INPUT FOR THIS TASK:
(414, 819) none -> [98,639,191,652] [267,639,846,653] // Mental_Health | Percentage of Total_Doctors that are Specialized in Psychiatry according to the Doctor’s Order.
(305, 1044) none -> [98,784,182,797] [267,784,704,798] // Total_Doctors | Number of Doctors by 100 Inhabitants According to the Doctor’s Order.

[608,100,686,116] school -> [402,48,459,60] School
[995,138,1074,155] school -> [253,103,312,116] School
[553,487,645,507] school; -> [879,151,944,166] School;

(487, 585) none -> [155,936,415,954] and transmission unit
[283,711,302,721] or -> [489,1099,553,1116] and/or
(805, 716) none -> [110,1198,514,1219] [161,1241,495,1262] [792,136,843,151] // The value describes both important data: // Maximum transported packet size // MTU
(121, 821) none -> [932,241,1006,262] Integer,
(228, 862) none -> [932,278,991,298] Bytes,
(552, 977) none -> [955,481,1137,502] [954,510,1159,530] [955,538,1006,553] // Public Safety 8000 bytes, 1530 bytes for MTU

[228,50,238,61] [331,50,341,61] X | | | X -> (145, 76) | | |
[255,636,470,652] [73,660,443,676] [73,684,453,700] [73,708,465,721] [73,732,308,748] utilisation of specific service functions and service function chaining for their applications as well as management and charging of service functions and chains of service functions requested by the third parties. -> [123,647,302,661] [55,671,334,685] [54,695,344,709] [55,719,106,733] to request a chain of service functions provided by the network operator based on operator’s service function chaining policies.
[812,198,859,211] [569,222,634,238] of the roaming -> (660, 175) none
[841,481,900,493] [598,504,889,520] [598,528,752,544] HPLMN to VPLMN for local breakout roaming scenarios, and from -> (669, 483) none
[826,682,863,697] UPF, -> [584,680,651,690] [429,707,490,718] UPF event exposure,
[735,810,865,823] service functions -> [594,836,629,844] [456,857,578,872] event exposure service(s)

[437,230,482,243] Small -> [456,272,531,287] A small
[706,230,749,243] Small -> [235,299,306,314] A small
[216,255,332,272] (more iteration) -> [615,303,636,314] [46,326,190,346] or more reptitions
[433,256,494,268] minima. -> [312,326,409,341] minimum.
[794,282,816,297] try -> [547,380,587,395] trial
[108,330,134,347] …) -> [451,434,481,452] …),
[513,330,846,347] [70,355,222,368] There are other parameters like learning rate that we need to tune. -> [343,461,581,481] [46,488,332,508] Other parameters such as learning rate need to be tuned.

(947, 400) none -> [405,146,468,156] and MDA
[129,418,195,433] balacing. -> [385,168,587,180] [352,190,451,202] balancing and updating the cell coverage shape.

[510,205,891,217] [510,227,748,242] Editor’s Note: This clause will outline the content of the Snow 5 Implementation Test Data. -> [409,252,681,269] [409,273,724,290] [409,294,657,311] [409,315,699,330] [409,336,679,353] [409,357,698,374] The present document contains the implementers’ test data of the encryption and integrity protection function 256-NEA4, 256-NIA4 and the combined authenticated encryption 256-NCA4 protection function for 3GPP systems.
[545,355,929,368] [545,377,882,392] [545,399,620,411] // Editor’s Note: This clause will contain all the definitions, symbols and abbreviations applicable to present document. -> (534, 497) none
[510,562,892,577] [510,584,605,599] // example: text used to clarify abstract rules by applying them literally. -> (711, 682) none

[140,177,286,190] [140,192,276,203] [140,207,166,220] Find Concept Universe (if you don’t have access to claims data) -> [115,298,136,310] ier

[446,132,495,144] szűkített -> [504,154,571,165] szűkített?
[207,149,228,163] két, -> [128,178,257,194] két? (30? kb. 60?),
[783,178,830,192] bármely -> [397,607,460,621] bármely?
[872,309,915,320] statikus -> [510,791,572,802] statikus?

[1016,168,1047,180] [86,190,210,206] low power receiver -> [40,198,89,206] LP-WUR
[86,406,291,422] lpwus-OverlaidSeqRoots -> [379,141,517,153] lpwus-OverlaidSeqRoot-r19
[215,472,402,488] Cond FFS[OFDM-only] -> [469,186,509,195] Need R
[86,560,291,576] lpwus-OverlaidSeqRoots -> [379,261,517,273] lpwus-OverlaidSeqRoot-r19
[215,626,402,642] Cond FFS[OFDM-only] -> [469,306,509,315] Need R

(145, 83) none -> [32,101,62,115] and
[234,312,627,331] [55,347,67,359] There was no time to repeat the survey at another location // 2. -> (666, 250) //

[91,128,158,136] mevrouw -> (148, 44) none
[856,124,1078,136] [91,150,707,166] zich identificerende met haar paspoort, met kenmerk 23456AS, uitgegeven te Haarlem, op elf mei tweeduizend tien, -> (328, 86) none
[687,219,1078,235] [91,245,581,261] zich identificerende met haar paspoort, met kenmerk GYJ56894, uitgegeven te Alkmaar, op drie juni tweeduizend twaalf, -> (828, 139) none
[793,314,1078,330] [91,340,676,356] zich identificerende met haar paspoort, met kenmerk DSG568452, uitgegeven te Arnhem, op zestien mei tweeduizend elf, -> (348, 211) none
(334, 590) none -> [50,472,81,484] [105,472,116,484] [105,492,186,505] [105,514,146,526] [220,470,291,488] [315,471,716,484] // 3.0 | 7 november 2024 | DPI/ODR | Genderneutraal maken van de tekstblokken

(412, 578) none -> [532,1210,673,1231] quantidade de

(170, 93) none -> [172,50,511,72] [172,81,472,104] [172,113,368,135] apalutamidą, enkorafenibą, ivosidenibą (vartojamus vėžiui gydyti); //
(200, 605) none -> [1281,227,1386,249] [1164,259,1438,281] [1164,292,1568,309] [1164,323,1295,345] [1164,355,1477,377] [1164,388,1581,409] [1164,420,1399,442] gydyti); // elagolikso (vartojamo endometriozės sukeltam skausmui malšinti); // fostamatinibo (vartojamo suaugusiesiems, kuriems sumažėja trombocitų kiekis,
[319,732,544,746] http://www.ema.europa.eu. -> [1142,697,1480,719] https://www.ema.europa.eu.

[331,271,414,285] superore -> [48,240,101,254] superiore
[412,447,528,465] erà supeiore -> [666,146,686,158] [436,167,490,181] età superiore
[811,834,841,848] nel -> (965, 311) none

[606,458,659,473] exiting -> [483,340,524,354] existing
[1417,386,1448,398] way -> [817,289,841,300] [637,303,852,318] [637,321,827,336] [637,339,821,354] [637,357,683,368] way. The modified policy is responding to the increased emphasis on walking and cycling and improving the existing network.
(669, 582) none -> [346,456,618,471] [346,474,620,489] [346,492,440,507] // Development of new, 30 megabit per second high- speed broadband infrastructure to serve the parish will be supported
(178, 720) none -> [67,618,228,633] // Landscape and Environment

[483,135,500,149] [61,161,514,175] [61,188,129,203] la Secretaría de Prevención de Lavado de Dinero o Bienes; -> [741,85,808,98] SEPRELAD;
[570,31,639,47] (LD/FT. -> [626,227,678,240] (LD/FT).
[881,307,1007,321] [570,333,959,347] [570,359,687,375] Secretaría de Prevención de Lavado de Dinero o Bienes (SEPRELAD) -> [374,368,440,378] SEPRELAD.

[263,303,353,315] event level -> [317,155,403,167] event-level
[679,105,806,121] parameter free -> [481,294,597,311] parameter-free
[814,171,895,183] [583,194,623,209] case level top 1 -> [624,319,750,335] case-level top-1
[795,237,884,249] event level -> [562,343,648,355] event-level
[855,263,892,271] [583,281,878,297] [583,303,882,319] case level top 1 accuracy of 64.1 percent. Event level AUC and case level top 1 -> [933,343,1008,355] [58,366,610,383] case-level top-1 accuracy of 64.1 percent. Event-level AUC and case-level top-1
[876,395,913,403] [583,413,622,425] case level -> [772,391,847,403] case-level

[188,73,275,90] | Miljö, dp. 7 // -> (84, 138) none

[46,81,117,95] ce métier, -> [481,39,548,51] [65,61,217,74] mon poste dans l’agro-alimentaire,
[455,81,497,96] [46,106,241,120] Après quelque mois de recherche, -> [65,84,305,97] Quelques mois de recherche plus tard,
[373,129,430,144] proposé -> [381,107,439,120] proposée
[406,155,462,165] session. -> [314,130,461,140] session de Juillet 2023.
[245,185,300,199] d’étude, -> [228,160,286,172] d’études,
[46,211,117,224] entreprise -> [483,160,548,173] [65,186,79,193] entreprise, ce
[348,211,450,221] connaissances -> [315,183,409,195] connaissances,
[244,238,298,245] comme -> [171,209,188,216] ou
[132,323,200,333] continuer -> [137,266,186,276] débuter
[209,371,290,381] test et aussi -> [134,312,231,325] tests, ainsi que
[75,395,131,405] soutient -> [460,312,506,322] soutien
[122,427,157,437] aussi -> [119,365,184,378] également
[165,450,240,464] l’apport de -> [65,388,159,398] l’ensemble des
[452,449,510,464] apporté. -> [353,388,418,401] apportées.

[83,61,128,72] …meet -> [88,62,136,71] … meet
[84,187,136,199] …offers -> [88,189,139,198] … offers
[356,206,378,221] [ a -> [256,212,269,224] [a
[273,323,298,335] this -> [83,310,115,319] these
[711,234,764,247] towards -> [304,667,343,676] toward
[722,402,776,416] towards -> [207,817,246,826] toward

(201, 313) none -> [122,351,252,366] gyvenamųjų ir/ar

EXERCISE INSTRUCTIONS:
Only the lines above from the line containing "(334, 590) none" through the line containing "(412, 578) none" should be retyped, exactly and with both ends included.

FINAL ANSWER:
(334, 590) none -> [50,472,81,484] [105,472,116,484] [105,492,186,505] [105,514,146,526] [220,470,291,488] [315,471,716,484] // 3.0 | 7 november 2024 | DPI/ODR | Genderneutraal maken van de tekstblokken

(412, 578) none -> [532,1210,673,1231] quantidade de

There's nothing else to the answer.